BEGIN RAW DATA

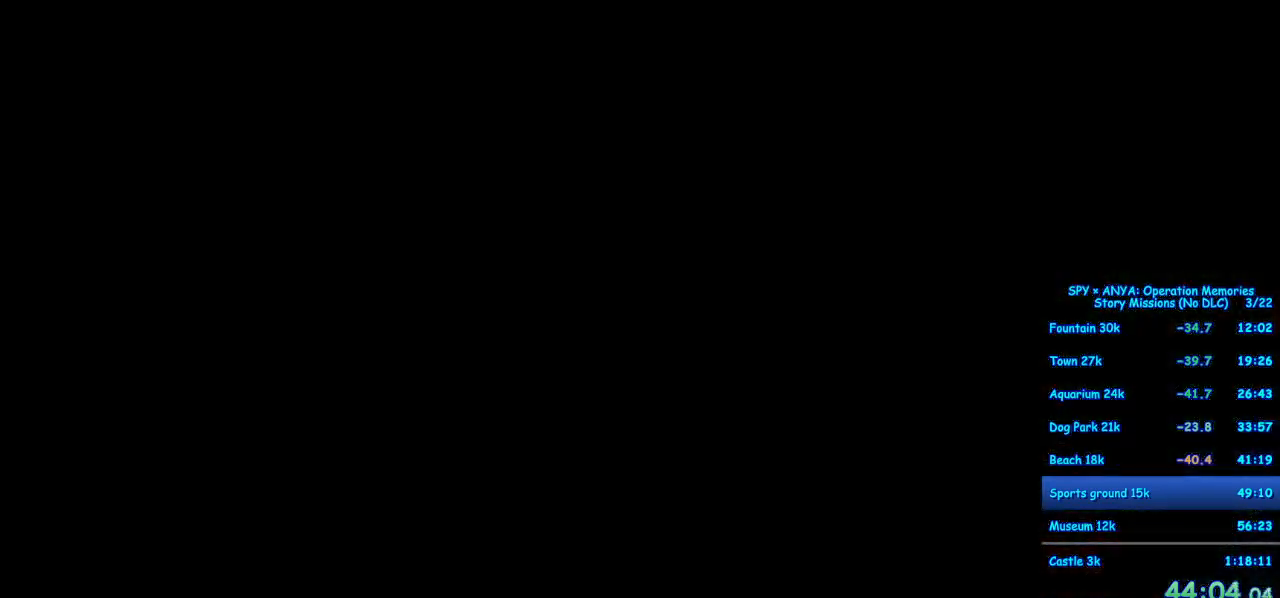
{"buttons": [], "left_stick": "center", "right_stick": "center", "events": []}
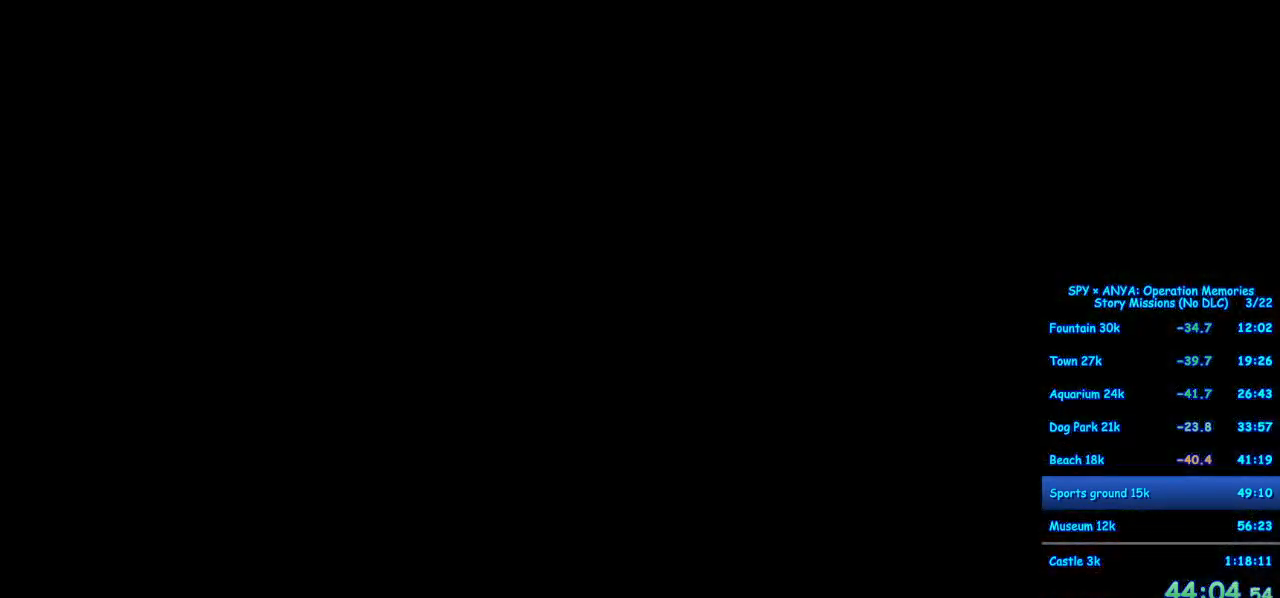
{"buttons": [], "left_stick": "center", "right_stick": "center", "events": [[250, "B", "down"], [317, "B", "up"]]}
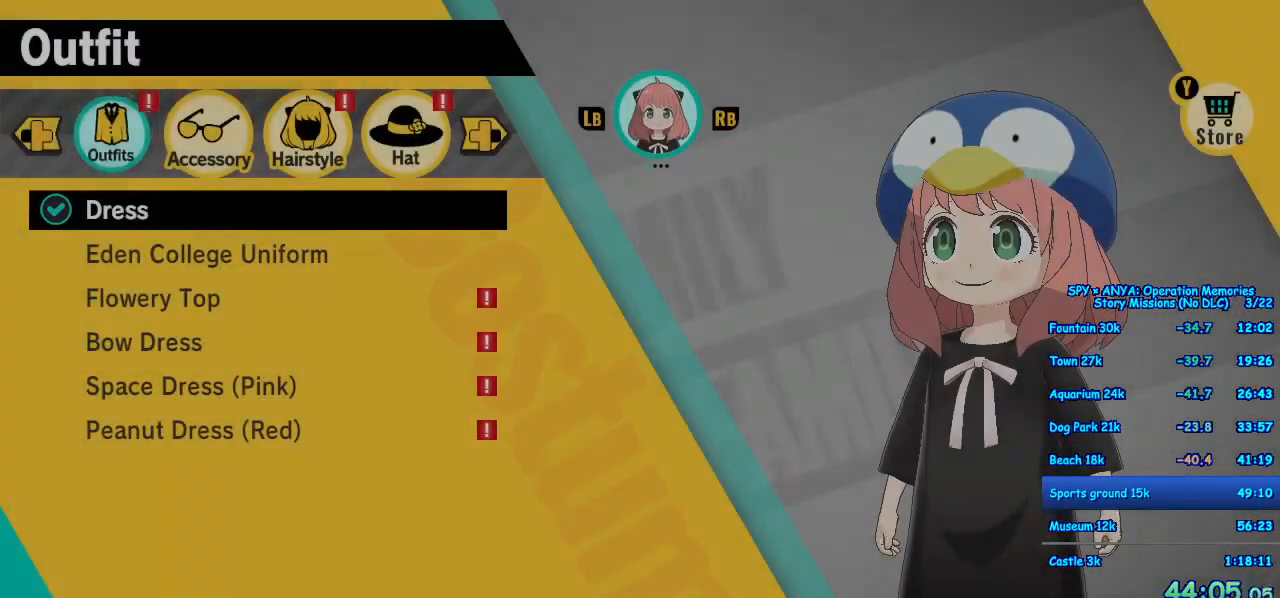
{"buttons": [], "left_stick": "center", "right_stick": "center", "events": [[233, "A", "down"], [300, "A", "up"]]}
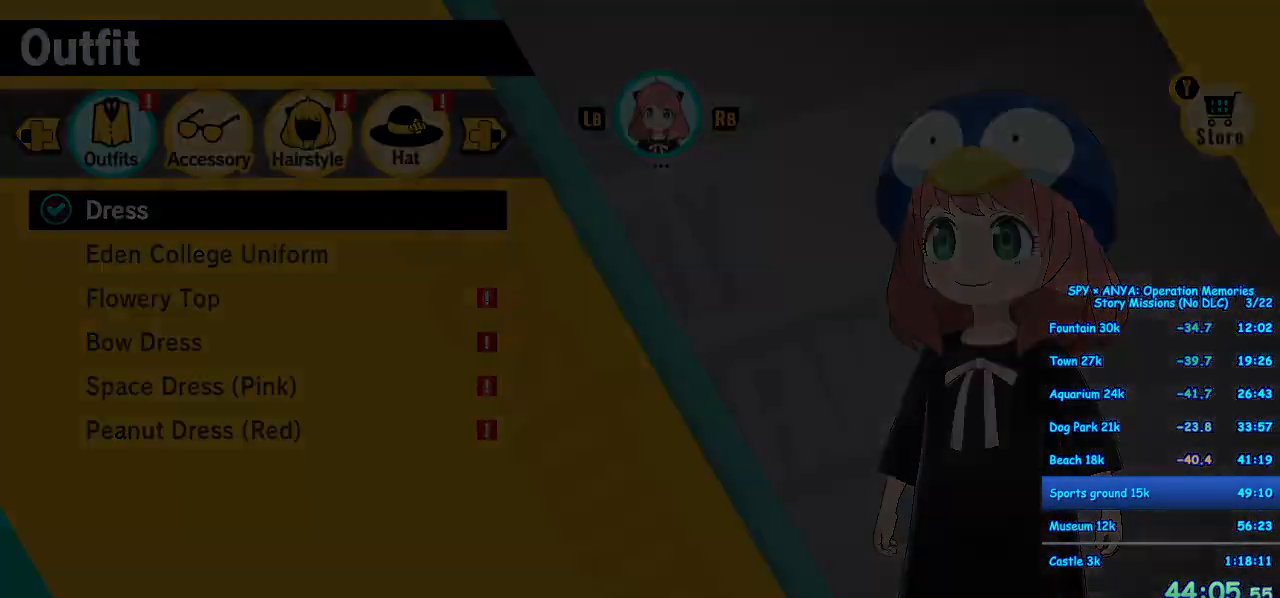
{"buttons": [], "left_stick": "center", "right_stick": "center", "events": []}
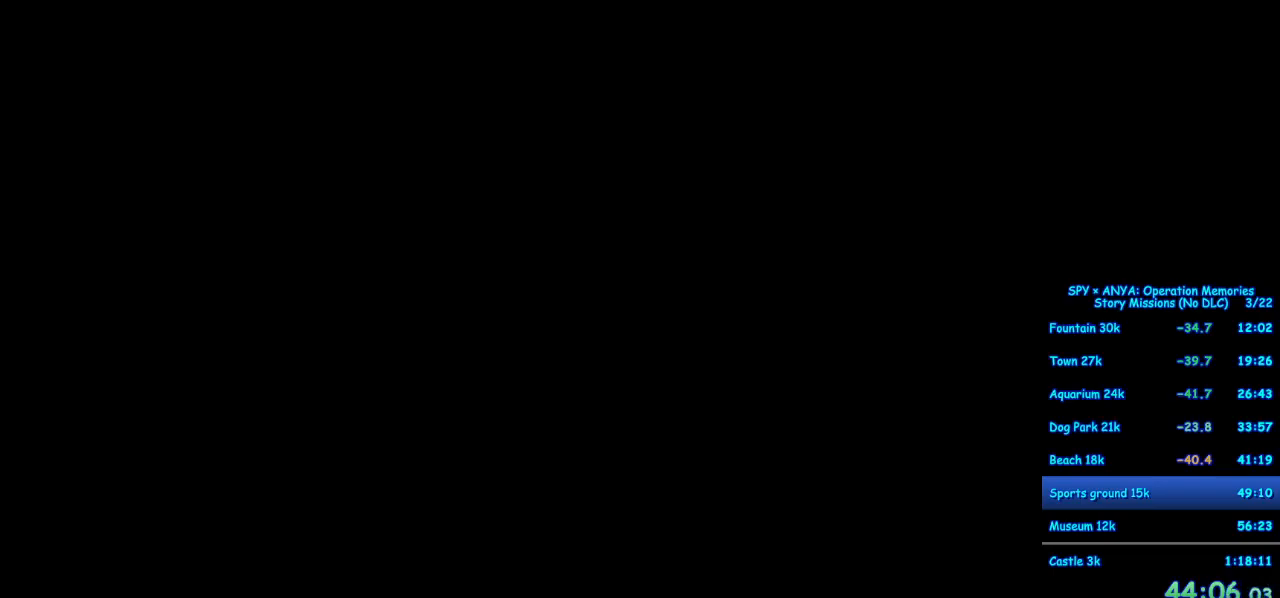
{"buttons": [], "left_stick": "center", "right_stick": "center", "events": []}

END RAW DATA

> [WHAT YOU NEED TO DO]
The data above should be restated exactly, with its images dropped.

> [WORKED SOLUTION]
{"buttons": [], "left_stick": "center", "right_stick": "center", "events": []}
{"buttons": [], "left_stick": "center", "right_stick": "center", "events": [[250, "B", "down"], [317, "B", "up"]]}
{"buttons": [], "left_stick": "center", "right_stick": "center", "events": [[233, "A", "down"], [300, "A", "up"]]}
{"buttons": [], "left_stick": "center", "right_stick": "center", "events": []}
{"buttons": [], "left_stick": "center", "right_stick": "center", "events": []}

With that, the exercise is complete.